+++ SOURCE MATERIAL

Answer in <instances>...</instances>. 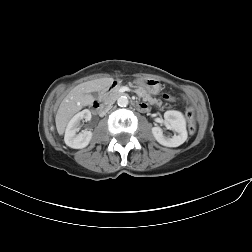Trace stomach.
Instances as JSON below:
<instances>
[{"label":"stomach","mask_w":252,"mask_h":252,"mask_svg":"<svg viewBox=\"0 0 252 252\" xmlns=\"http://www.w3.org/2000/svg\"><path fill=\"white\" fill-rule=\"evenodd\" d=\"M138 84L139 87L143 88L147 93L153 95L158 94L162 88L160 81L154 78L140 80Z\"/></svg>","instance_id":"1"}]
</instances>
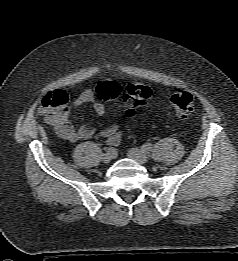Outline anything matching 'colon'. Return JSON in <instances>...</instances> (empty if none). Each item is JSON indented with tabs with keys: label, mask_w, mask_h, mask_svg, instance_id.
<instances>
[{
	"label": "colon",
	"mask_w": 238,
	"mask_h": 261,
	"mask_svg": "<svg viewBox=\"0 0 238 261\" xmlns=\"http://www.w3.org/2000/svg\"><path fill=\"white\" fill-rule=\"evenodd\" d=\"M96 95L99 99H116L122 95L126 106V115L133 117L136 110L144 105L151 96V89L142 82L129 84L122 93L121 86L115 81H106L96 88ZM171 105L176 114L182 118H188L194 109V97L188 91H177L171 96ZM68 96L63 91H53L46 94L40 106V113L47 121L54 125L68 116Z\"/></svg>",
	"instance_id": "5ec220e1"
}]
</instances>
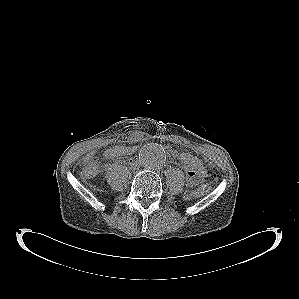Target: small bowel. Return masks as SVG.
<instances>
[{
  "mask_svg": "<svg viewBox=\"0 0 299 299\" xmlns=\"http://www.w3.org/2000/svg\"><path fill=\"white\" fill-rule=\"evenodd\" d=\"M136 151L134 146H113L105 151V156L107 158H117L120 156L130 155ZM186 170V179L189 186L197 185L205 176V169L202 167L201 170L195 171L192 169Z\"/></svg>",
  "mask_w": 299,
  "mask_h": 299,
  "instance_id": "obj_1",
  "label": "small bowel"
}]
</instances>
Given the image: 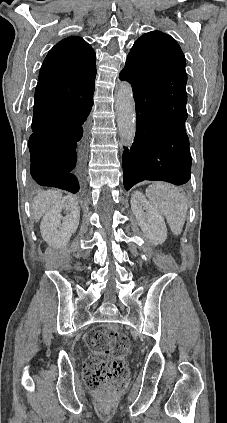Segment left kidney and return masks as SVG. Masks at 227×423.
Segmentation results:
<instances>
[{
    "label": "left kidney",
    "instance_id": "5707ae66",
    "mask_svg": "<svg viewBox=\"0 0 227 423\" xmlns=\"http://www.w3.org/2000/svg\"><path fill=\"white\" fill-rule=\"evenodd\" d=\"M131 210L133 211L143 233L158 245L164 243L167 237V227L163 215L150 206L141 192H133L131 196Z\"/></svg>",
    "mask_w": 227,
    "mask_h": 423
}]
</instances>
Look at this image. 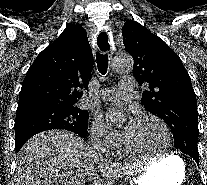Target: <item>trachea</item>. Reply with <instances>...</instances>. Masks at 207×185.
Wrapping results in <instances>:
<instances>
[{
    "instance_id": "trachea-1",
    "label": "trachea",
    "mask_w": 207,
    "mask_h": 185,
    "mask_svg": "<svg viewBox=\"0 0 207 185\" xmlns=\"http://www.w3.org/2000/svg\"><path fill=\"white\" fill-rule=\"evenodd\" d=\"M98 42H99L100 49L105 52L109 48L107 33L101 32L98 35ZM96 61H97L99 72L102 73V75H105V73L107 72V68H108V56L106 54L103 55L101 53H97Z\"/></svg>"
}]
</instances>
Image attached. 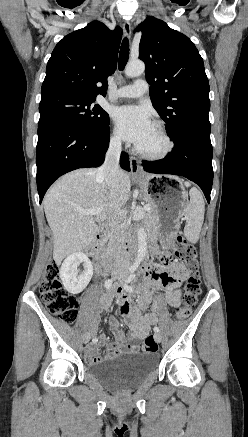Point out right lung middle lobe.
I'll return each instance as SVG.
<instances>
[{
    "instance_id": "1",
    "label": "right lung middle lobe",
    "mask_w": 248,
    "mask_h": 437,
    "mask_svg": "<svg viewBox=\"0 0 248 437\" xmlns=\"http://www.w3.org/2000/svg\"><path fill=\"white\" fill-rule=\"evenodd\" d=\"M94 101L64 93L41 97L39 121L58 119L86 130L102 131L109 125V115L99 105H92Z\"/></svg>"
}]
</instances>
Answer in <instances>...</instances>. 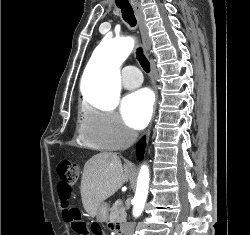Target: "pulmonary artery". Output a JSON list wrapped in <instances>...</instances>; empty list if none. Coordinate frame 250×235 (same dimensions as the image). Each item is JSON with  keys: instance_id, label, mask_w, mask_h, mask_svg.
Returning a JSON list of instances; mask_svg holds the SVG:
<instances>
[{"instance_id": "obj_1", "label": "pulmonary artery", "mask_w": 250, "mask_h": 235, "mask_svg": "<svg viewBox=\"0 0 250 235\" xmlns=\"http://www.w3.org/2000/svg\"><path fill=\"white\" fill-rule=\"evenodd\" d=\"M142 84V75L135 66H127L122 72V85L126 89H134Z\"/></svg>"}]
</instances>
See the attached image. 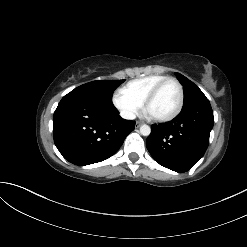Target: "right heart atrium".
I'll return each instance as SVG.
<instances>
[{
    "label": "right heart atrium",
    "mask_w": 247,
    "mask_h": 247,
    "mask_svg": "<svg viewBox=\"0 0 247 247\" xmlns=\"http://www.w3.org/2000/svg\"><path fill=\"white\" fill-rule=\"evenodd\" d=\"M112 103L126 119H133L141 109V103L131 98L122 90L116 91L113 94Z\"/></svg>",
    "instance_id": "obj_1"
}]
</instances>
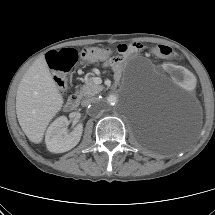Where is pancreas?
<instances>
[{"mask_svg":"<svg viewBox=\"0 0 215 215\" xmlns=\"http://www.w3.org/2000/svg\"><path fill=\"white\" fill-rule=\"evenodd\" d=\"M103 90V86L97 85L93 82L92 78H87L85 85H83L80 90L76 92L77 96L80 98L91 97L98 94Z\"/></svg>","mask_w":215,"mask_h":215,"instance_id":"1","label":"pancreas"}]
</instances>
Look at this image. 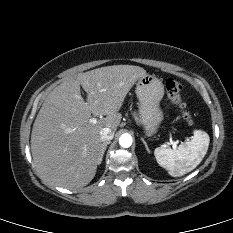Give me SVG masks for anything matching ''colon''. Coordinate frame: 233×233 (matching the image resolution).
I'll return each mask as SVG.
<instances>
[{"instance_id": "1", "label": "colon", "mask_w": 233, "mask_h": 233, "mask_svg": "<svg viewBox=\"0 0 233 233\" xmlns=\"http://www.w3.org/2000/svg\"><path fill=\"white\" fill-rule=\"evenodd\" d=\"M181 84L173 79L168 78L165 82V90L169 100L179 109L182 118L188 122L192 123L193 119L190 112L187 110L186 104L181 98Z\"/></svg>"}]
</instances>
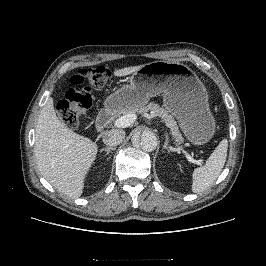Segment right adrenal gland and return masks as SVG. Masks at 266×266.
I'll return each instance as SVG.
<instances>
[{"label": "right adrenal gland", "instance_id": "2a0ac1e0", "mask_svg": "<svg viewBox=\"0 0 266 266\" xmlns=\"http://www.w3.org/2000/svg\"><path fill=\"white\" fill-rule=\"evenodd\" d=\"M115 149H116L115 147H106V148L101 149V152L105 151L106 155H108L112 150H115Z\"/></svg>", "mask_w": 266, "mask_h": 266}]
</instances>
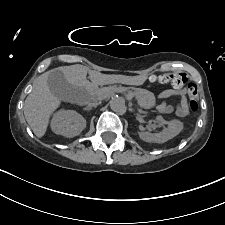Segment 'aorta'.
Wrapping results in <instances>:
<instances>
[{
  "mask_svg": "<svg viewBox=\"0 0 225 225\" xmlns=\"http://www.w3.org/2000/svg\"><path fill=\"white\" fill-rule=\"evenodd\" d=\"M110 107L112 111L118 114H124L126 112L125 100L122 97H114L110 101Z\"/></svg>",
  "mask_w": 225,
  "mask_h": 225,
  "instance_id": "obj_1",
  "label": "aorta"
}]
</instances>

++++++

Reproduce the listing starting at the line that contains "Segment right adrenal" and stopping after its final line, with both ends included. Leave the pictures out.

Segment right adrenal gland and return masks as SVG. Masks at 266×266.
I'll return each instance as SVG.
<instances>
[{"label": "right adrenal gland", "instance_id": "2a0ac1e0", "mask_svg": "<svg viewBox=\"0 0 266 266\" xmlns=\"http://www.w3.org/2000/svg\"><path fill=\"white\" fill-rule=\"evenodd\" d=\"M115 149H116L115 147H106V148L101 149V152L105 151L106 155H108L112 150H115Z\"/></svg>", "mask_w": 266, "mask_h": 266}]
</instances>
Segment 'aorta'.
Wrapping results in <instances>:
<instances>
[{
  "mask_svg": "<svg viewBox=\"0 0 225 225\" xmlns=\"http://www.w3.org/2000/svg\"><path fill=\"white\" fill-rule=\"evenodd\" d=\"M110 107L112 111L118 114H124L126 112L125 100L122 97H114L110 101Z\"/></svg>",
  "mask_w": 225,
  "mask_h": 225,
  "instance_id": "obj_1",
  "label": "aorta"
}]
</instances>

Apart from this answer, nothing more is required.